[Version comparison data]
====================
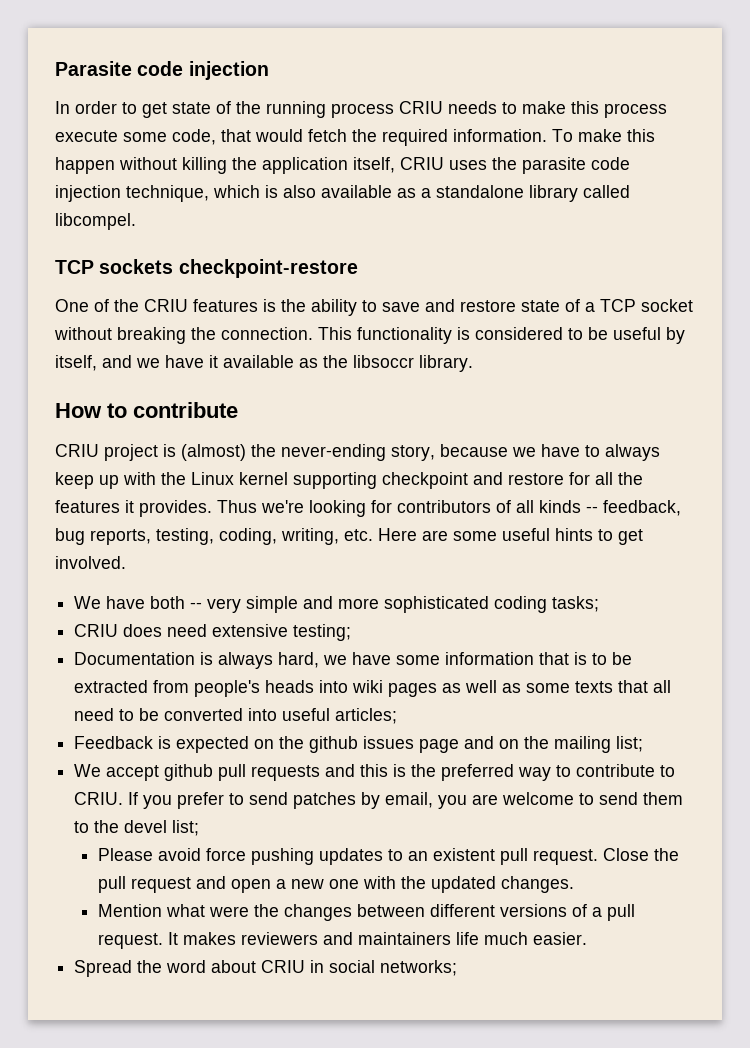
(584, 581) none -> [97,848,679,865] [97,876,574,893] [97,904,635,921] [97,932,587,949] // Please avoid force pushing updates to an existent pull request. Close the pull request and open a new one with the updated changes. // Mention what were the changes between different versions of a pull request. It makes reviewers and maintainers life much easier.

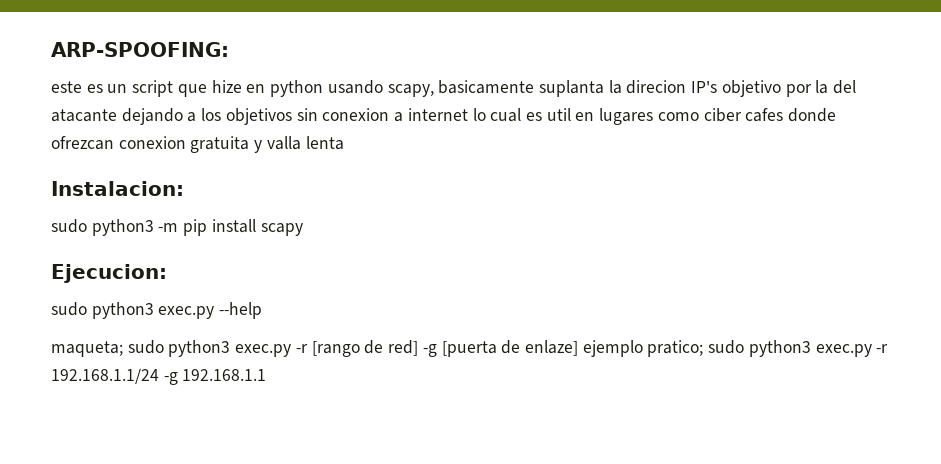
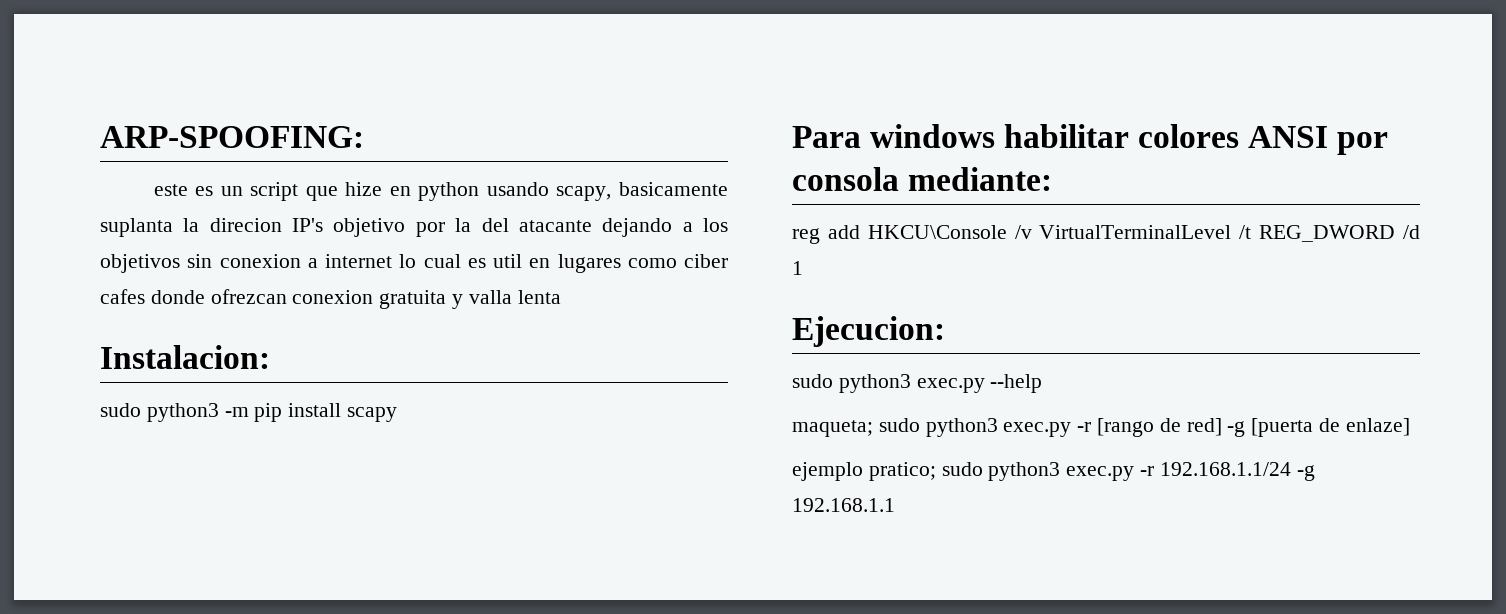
(303, 229) none -> [792,124,1389,155] [792,167,1053,191] [792,225,1420,244] [792,261,803,275] // Para windows habilitar colores ANSI por consola mediante: // reg add HKCU\Console /v VirtualTerminalLevel /t REG_DWORD /d 1
(578, 348) none -> (1410, 427) //

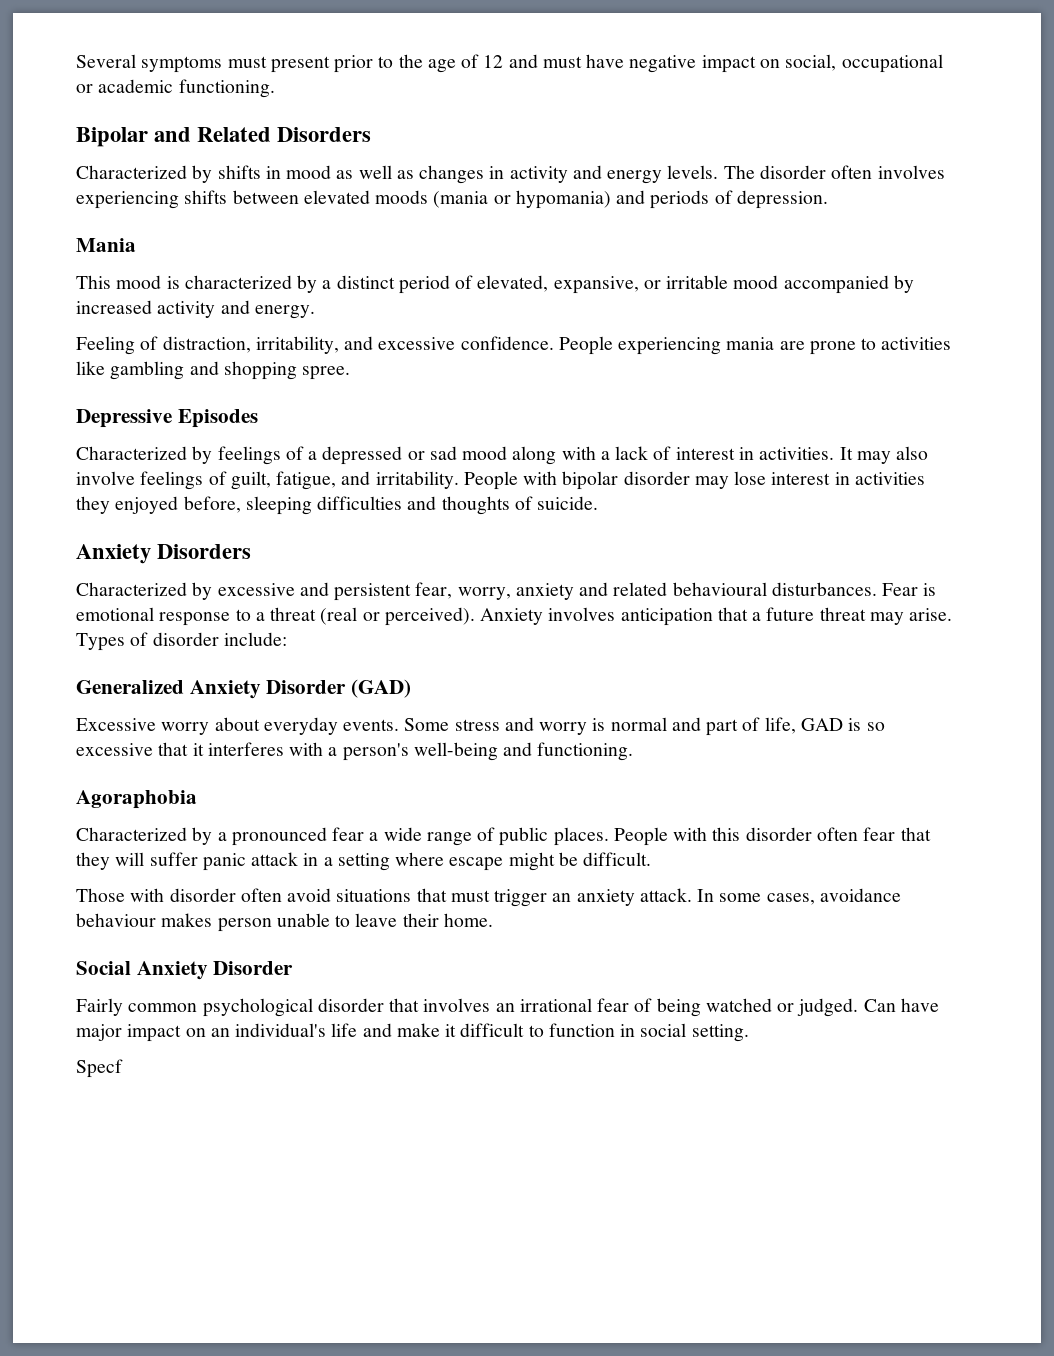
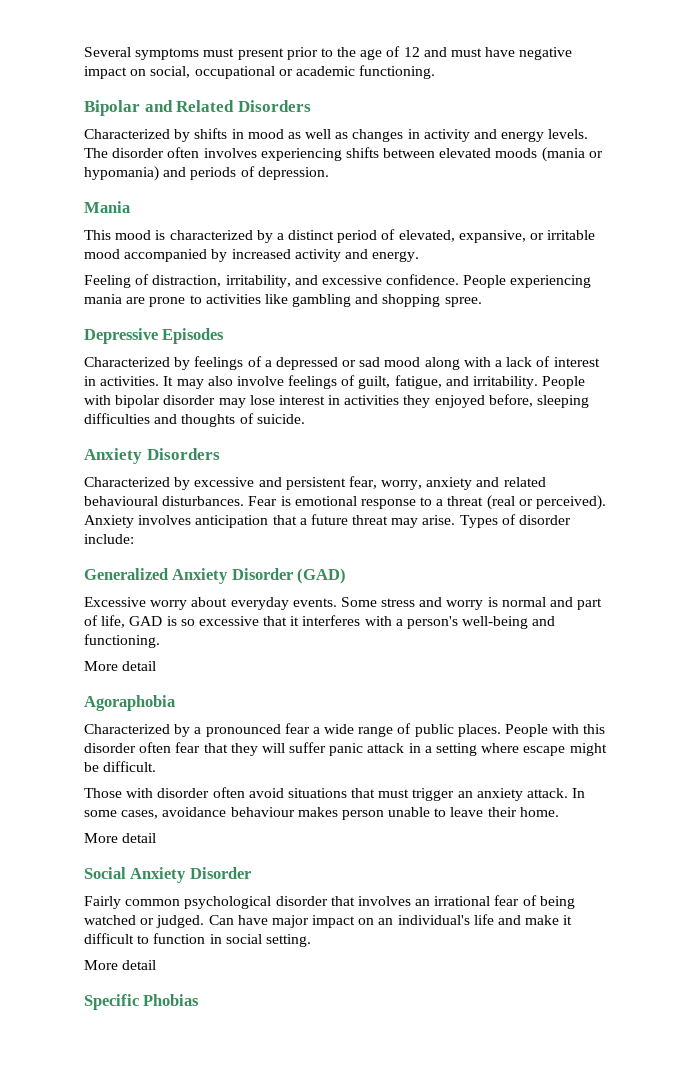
(634, 751) none -> [84,661,157,671] // More detail
(493, 920) none -> [84,833,157,843] // More detail
[76,1059,123,1078] Specf -> [84,960,157,970] [84,994,200,1010] More detail // Specific Phobias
====================
To do: Return the data exactly as it stands, minus the pictures.

Response box:
(584, 581) none -> [97,848,679,865] [97,876,574,893] [97,904,635,921] [97,932,587,949] // Please avoid force pushing updates to an existent pull request. Close the pull request and open a new one with the updated changes. // Mention what were the changes between different versions of a pull request. It makes reviewers and maintainers life much easier.

(303, 229) none -> [792,124,1389,155] [792,167,1053,191] [792,225,1420,244] [792,261,803,275] // Para windows habilitar colores ANSI por consola mediante: // reg add HKCU\Console /v VirtualTerminalLevel /t REG_DWORD /d 1
(578, 348) none -> (1410, 427) //

(634, 751) none -> [84,661,157,671] // More detail
(493, 920) none -> [84,833,157,843] // More detail
[76,1059,123,1078] Specf -> [84,960,157,970] [84,994,200,1010] More detail // Specific Phobias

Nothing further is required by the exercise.